• DOCUMENT:
——

# Skill Assessment expires before invite



## brs (Apr 5, 2017)

Hello guys,

I have an interesting problem here. I received my skill assessment letter on 2nd March 2017. As you are aware, skill assessment is valid for 3 years. So with my current EOI, 11/02/2020 is the last round that I can get an invite.

I already sent an e-mail to Engineers Australia and was told that I can get a "Duplicate letter" within 4-5 weeks. They basically issue a new letter with the same application number. 

My question is that if I need to update my skill assessment, do I need to update my EOI with the date of the new letter? Or, I can keep my EOI as it is and provide both of the skill assessment letters at the stage of applying for PR. Because If I need to update my EOI with the new date, it will put me so behind in the queue. My current EOI is 29/03/2019 and changing it to 2020 would mean not getting an invite at all.

Thanks for your replies.


----------



## NB (Mar 29, 2017)

brs said:


> Hello guys,
> 
> I have an interesting problem here. I received my skill assessment letter on 2nd March 2017. As you are aware, skill assessment is valid for 3 years. So with my current EOI, 11/02/2020 is the last round that I can get an invite.
> 
> ...


As it is a continuation of the old assessment, you can retain your old date of effect 
Update the new date in the skills assessment section but it will not change your date of effect
It’s very common as ACS expires only after 2 years 


Cheers


----------



## brs (Apr 5, 2017)

——

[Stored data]
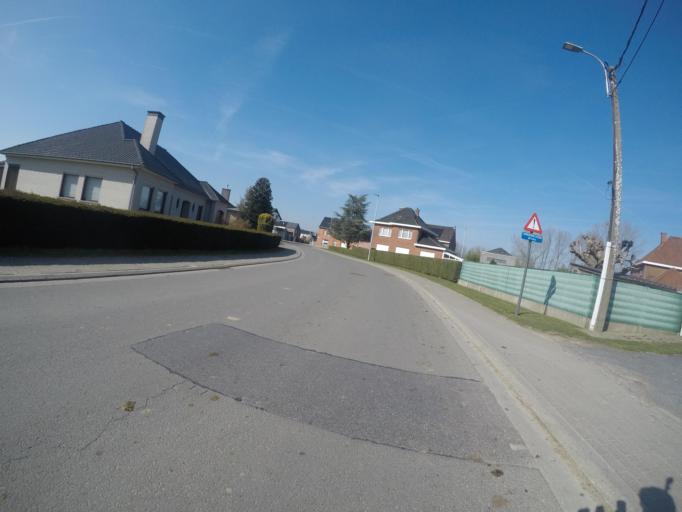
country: BE
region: Flanders
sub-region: Provincie Oost-Vlaanderen
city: Sint-Maria-Lierde
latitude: 50.8011
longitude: 3.8285
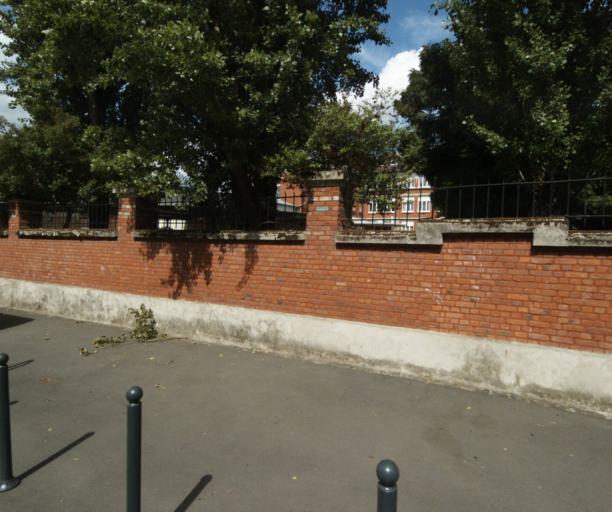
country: FR
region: Nord-Pas-de-Calais
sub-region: Departement du Nord
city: Roubaix
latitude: 50.6841
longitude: 3.1671
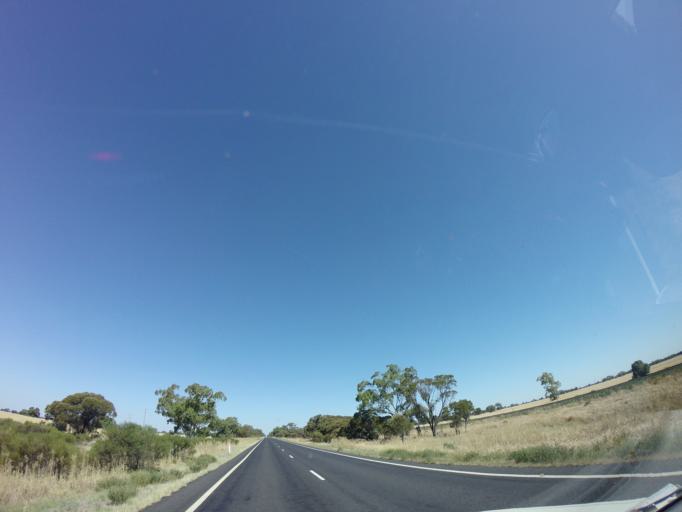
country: AU
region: New South Wales
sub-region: Bogan
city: Nyngan
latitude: -31.7892
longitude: 147.6256
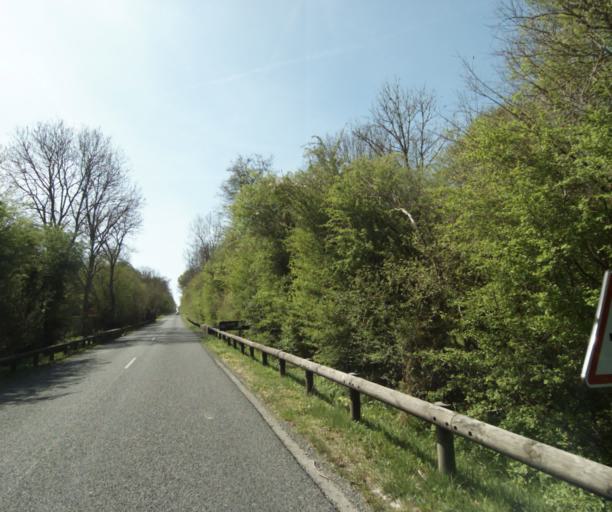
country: FR
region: Ile-de-France
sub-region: Departement de Seine-et-Marne
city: Nangis
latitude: 48.5306
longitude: 2.9803
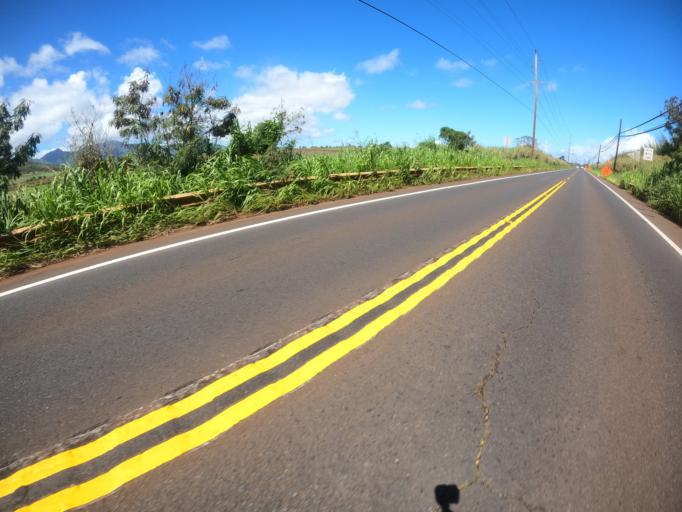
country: US
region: Hawaii
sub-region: Honolulu County
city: Schofield Barracks
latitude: 21.4668
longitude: -158.0545
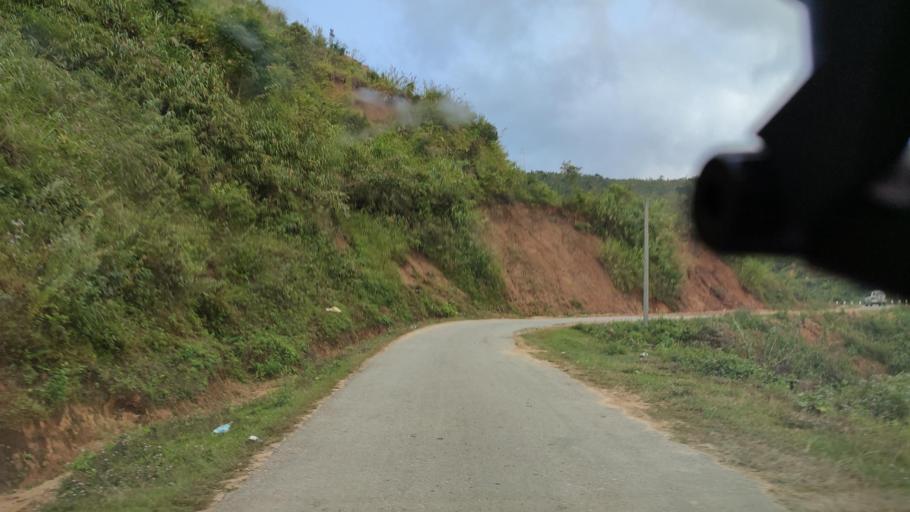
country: TH
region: Chiang Rai
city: Mae Sai
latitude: 21.2182
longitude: 99.6218
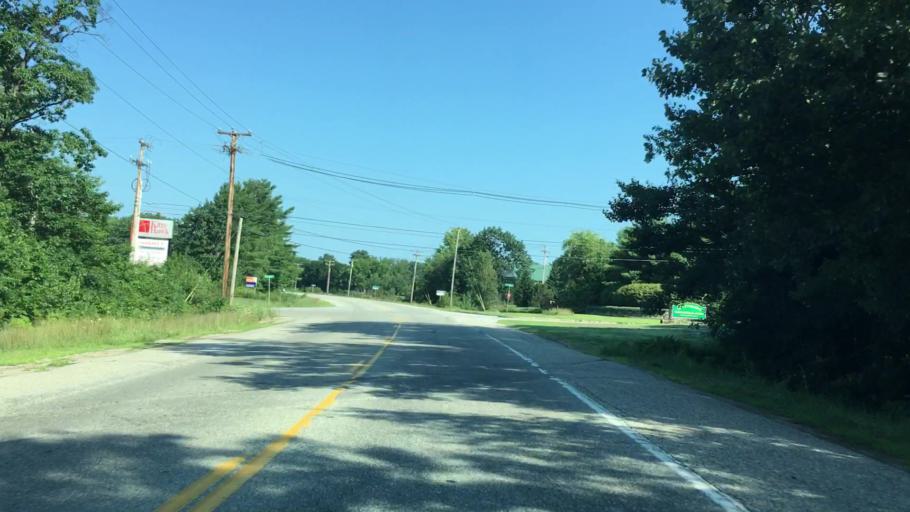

——

• EXERCISE INSTRUCTIONS:
1. Using the forum thread about the skill assessment expiring before an invite, decide whether each statement below agrees with it. Answer yes or no for each, and quote the words from the thread that settle it. (a) Engineers Australia can issue a duplicate letter within 4-5 weeks. (b) According to the reply, putting the new date in the skills assessment section changes the date of effect. (c) The first post says a skill assessment is valid for 2 years.
2. Write the next part of the forum thread about the skill assessment expiring before an invite, starting after its last line.

• TASK-BY-TASK OUTPUTS:
1.
(a) Yes: "I can get a "Duplicate letter" within 4-5 weeks"
(b) No: "Update the new date in the skills assessment section but it will not change your date of effect"
(c) No: "skill assessment is valid for 3 years"

2.
NB said:


> As it is a continuation of the old assessment, you can retain your old date of effect
> Update the new date in the skills assessment section but it will not change your date of effect
> It’s very common as ACS expires only after 2 years
> 
> ...


Oh, that's great news for me. Thank you so much mate!


----------



## ParoP (Aug 11, 2019)

NB said:


> As it is a continuation of the old assessment, you can retain your old date of effect
> Update the new date in the skills assessment section but it will not change your date of effect
> It’s very common as ACS expires only after 2 years
> 
> ...


I have a question in the same line. My ACS is going to expire on June 2020. In case I don't get an invite before that what is the procedure to renew ACS assessment? My Company, R&R nothing changed over the time, & hopefully will not change. Last time it took almost 7 weeks for me to get ACS result, Should I apply for a re-assessment around April next year with old set of documents or I need to request them for re evaluation referring my old result? I hope once I receive new assessment, my DOE will not change as you mentioned.


----------



## NB (Mar 29, 2017)

ParoP said:


> I have a question in the same line. My ACS is going to expire on June 2020. In case I don't get an invite before that what is the procedure to renew ACS assessment? My Company, R&R nothing changed over the time, & hopefully will not change. Last time it took almost 7 weeks for me to get ACS result, Should I apply for a re-assessment around April next year with old set of documents or I need to request them for re evaluation referring my old result? I hope once I receive new assessment, my DOE will not change as you mentioned.


You should submit a fresh SD or reference letter for your current job else ACS considers it only till the date it is issued
You have to link the old application to the new one
Balance documents you can use the old set
Just remember ACS has changed its documents requirements so submit accordingly 
It takes more or less same time or reassessment as for fresh assessment 

Cheers


----------



## ParoP (Aug 11, 2019)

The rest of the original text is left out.